OCDCpro Educator Portal

Appearance

Specifications and Requirements

Designing an integrated circuit (IC) always begins with a set of specifications. These specifications describe what the circuit must achieve in terms of functionality, performance, power, and physical constraints. They are the foundation of the entire design flow, guiding decisions from the first schematic to the final layout (GDSII).

Why specifications matter

  • They define the design goals before any line of RTL code or schematic is drawn.
  • They serve as a contract between system architects, designers, and verification engineers.
  • They allow objective evaluation of the final IC: pass/fail is decided based on the specs.

Typical specifications in digital design

  • Clock frequency / timing: maximum operating frequency, setup and hold margins.
  • Area: maximum silicon footprint allowed.
  • Power consumption: dynamic and leakage power budgets.
  • I/O and interfaces: voltage levels, supported protocols (UART, SPI, I²C, etc.).
  • Reliability: operating temperature, ESD protection, lifetime targets.

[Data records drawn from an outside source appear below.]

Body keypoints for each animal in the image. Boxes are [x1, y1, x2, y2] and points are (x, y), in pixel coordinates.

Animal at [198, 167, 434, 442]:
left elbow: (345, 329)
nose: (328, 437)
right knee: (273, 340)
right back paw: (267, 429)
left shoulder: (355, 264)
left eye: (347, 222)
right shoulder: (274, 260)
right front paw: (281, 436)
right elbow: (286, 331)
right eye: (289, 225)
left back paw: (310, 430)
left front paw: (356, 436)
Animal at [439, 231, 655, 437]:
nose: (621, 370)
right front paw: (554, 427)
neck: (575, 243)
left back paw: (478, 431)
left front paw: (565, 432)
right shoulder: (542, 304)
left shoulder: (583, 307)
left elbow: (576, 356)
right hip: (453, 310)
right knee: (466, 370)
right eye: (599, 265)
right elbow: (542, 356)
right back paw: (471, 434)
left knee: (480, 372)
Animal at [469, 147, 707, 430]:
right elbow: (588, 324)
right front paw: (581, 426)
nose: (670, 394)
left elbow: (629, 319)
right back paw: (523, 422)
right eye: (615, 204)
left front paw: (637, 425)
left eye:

Typical specifications in analog design

  • Gain and bandwidth: small-signal gain, unity-gain frequency.
  • Noise: thermal, flicker, or integrated noise requirements.
  • Linearity: Total Harmonic Distortion (THD), Intermodulation Distortion (IMD).
  • PSRR and CMRR: power supply rejection and common-mode rejection.
  • Accuracy: offset voltage, bias currents, reference stability.
  • Output swing / headroom: limits set by technology and supply voltage.

From specs to constraints

In practice, specifications are translated into constraints used by tools and designers:

  • Digital flows → timing constraints (SDC files), power targets, floorplan area.
  • Analog flows → bias conditions, device sizing rules, performance corners.

These constraints ensure that the automated flow (synthesis, placement & routing, simulation) is always evaluated against the original design goals.

Key takeaway

Specifications are not optional: they are the starting point and the final checkpoint of any IC design. Well-defined specs make the difference between a successful tapeout and endless iterations.